It‘s now 50 years since Elmer Bernstein composed his first Hollywood film score — a forgettable college-football number called Saturday’s Hero. Now pushing 80, he‘s still at it. Thus, the celebration of his work that begins tonight at the Los Angeles County Museum — a dozen films over four weeks (see Film Calendar) — must be reckoned as both a retrospective and a salute to a career in progress. Gangs of New York, now in the works, will be his seventh collaboration with Martin Scorsese.

Those 50 years cover a lot of history, for Bernstein himself, for film music and for the industry. He came to Hollywood from his native New York with credentials in order: composition at Juilliard, a fling at a concert career, some 80 scores for Army Air Corps Radio Shows and for Norman Corwin documentaries. He came in as the contingent of European-refugee composers — Steiner, Korngold, Waxman — was slowly giving way to an American generation: Bernstein, David Raksin, Leonard Rosenman and the subsequent hordes. The LACMA series, which covers the spectrum from the 1956 The Man With the Golden Arm — generally regarded as the first major beachhead of jazz into the film-music vocabulary — to 1993’s The Age of Innocence, with Bernstein and Scorsese in period mode, honors above all the full range of what a truly savvy music man can accomplish even within the machine. These are included, along with the Oscar-winning Thoroughly Modern Millie, The Magnificent Seven and everybody‘s favorite heartwarmer, To Kill a Mockingbird.

Now, white-haired and twinkly, Bernstein sits in his sun-drenched Santa Monica studio, and radiates a sense of high approval of the way things have gone over that half-century.

L.A. WEEKLY: The first time your name really stuck with me was sometime in the 1950s, for a short film you made with Charles Eames about toy trains. It was exquisite, especially for the scoring — solo winds, like Mozart.

ELMER BERNSTEIN: Yes, Toccata for Toy Trains. [Still available on video and DVD in an Eames collection, still delightful.] I did about 30 films with Eames, the closest to genius of anyone I ever worked with. He had made some films with Franz Waxman, one of the last of the German colony, and Waxman suggested me. A film I had made, Sudden Fear with Joan Crawford, had made some noise because I had done some interesting orchestrations: solo woodwinds, and a real concerto for two pianos and orchestra to accompany a car chase. You could do that sort of thing back then, because every studio had its own orchestra, and you could work with orchestrators and bring in all kinds of unusual combinations.

But you had also had all that classical training in New York before you moved out here: composition with Roger Sessions and Stefan Wolpe, a debut piano recital at Town Hall with not-bad reviews . . .

I never intended to become a “classical” composer, beyond learning a few essentials. And the Town Hall recital got the usual kiss-off reviews: “He’s young, let‘s watch him . . .” Dime a dozen! Besides, there was enough Bernstein on the New York scene. Lenny and I became good friends, and we decided between us that he would be Bern-STINE and I would be Bern-STEEN. Even so, when he died, my daughter’s teacher at school asked if she would like the day off.

The one thing everybody seems to know about film composing is that matter of the straitjacket, of the director telling you that such and such a scene would last exactly so many seconds, and that you had to compose to fit.

You know, I never ran into that, at least not at first, not as long as the studios had full music staffs. That, by the way, was as close to heaven as I ever expect to get. Take one example, Sweet Smell of Success. That was the movie where I really worked to create a synthesis with several levels of jazz and all the other stuff. There was the big, loud New York jazz and the sneaky chamber jazz of Chico Hamilton‘s Quintet in the club . . .

● CHALLENGES:
a. Rewrite everything in the listing from the line containing "country: DK" down to the line containing "longitude: -75.1197" as a two-column CSV with the headers field and value, giving each line its own row.
b. Extend the interview with Elmer Bernstein about his film scoring, picking up after its last sentence.

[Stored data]
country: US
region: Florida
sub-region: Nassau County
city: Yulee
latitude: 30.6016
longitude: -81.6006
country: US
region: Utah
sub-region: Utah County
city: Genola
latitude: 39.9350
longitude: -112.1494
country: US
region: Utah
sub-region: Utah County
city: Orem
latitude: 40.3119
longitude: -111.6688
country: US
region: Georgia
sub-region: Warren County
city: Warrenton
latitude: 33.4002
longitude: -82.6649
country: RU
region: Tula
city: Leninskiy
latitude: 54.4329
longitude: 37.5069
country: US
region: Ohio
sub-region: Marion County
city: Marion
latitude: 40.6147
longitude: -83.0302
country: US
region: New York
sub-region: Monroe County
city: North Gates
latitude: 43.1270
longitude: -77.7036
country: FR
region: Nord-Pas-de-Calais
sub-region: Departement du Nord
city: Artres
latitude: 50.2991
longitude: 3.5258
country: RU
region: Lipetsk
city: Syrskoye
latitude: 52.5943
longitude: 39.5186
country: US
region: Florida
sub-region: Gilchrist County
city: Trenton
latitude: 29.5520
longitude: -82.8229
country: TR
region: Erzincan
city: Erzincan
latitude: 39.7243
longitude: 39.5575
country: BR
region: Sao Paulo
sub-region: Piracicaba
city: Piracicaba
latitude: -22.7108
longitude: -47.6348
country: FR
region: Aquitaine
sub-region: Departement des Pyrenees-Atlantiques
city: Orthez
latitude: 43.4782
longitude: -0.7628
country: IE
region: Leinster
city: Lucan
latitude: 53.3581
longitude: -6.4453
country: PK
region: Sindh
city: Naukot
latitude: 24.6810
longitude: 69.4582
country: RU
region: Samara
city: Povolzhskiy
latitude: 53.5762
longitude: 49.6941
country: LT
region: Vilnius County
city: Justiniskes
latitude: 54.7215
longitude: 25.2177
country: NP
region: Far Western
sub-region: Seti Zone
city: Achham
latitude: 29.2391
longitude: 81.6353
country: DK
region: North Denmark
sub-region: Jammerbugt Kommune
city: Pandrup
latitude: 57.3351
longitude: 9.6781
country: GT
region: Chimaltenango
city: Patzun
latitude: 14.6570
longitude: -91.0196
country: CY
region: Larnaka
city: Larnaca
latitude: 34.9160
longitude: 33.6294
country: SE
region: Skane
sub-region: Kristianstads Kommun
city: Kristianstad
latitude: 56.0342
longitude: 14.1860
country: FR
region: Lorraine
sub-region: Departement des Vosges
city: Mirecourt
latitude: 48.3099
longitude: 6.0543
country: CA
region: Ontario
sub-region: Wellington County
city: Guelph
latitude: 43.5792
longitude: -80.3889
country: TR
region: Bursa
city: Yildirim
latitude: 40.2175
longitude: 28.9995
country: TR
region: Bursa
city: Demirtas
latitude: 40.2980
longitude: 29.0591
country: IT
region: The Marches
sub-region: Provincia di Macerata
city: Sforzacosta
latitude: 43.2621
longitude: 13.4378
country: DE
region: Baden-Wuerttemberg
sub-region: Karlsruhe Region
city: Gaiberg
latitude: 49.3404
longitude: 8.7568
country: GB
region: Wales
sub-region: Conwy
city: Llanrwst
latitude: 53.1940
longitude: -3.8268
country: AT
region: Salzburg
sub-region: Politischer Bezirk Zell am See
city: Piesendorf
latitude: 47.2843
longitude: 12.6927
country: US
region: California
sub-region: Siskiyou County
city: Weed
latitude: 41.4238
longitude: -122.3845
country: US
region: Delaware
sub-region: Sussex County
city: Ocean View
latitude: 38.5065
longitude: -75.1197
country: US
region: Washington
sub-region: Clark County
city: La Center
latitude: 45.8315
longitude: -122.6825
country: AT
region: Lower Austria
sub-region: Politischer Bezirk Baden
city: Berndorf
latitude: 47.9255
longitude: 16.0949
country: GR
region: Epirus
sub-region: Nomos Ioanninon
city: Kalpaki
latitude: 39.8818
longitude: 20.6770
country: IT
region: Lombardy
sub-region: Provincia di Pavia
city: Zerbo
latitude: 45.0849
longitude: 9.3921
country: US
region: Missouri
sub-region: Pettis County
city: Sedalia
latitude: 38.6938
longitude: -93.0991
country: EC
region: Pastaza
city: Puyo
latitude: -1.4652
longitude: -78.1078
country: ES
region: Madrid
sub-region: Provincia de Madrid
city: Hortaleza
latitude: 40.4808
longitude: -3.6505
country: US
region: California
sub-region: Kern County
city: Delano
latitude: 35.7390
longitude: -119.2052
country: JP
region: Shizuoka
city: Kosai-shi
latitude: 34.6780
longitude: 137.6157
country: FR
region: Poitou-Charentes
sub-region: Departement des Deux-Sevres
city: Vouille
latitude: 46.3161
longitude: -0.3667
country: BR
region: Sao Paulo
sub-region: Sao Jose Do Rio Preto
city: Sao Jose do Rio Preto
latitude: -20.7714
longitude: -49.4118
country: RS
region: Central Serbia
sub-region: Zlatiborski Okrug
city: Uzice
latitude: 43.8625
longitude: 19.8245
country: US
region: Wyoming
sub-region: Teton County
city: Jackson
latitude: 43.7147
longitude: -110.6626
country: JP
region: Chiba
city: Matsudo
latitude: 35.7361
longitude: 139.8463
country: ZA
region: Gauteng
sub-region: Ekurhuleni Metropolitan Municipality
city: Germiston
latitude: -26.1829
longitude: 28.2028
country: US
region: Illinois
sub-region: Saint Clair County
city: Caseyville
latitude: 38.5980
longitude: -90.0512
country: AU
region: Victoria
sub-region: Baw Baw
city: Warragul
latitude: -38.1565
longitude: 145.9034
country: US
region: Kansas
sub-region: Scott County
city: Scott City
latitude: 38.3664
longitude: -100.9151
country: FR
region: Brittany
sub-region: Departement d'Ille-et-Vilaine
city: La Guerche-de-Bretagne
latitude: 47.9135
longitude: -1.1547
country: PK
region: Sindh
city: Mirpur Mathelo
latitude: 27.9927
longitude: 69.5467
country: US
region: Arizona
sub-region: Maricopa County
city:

● PER-TASK ANSWERS:
a.
field,value
"country:","DK"
"region:","North Denmark"
"sub-region:","Jammerbugt Kommune"
"city:","Pandrup"
"latitude:","57.3351"
"longitude:","9.6781"
"country:","GT"
"region:","Chimaltenango"
"city:","Patzun"
"latitude:","14.6570"
"longitude:","-91.0196"
"country:","CY"
"region:","Larnaka"
"city:","Larnaca"
"latitude:","34.9160"
"longitude:","33.6294"
"country:","SE"
"region:","Skane"
"sub-region:","Kristianstads Kommun"
"city:","Kristianstad"
"latitude:","56.0342"
"longitude:","14.1860"
"country:","FR"
"region:","Lorraine"
"sub-region:","Departement des Vosges"
"city:","Mirecourt"
"latitude:","48.3099"
"longitude:","6.0543"
"country:","CA"
"region:","Ontario"
"sub-region:","Wellington County"
"city:","Guelph"
"latitude:","43.5792"
"longitude:","-80.3889"
"country:","TR"
"region:","Bursa"
"city:","Yildirim"
"latitude:","40.2175"
"longitude:","28.9995"
"country:","TR"
"region:","Bursa"
"city:","Demirtas"
"latitude:","40.2980"
"longitude:","29.0591"
"country:","IT"
"region:","The Marches"
"sub-region:","Provincia di Macerata"
"city:","Sforzacosta"
"latitude:","43.2621"
"longitude:","13.4378"
"country:","DE"
"region:","Baden-Wuerttemberg"
"sub-region:","Karlsruhe Region"
"city:","Gaiberg"
"latitude:","49.3404"
"longitude:","8.7568"
"country:","GB"
"region:","Wales"
"sub-region:","Conwy"
"city:","Llanrwst"
"latitude:","53.1940"
"longitude:","-3.8268"
"country:","AT"
"region:","Salzburg"
"sub-region:","Politischer Bezirk Zell am See"
"city:","Piesendorf"
"latitude:","47.2843"
"longitude:","12.6927"
"country:","US"
"region:","California"
"sub-region:","Siskiyou County"
"city:","Weed"
"latitude:","41.4238"
"longitude:","-122.3845"
"country:","US"
"region:","Delaware"
"sub-region:","Sussex County"
"city:","Ocean View"
"latitude:","38.5065"
"longitude:","-75.1197"

b.
There was also that beautiful sad farewell scene, with the solo clarinet.

Oh, thanks. Well, I cannot remember ever having to discuss music cues with Sandy [director Alexander Mackendrick] or anyone else. What we discussed was New York energy.

The one exception was when I did [1956’s] The Ten Commandments with Cecil B. De Mille. Now there was a director really obsessed with control: every word, every scene change, every shading. What he wanted from me was some kind of Wagner: a distinct musical motif for every character and every state of mind. But I knew all this going into the job, and I knew that if De Mille thought he knew everybody‘s job better than everybody else did, he was probably right.

One piece of advice stuck with me, however. It was from Morris Stoloff, who was music director at Columbia. He reminded me that the major difference between composing for concerts and for films was that the film audience had to get your music the first time. Nobody is going back to see the movie just to figure out your music. Now, of course, they can, with video, but Morris was basically right even so.

And now?

Now . . . yecch! Two things brought an end to that movie-studio heaven I was talking about, besides of course the end of studio orchestras and musical staffs. The first was commerce, the discovery that a film score had commercial value outside of the film. That meant that suddenly a film composer had to face a whole new question: how that score will sell — on three-minute 78-rpm records, on LP and now on CD. That has had a very bad effect on film music.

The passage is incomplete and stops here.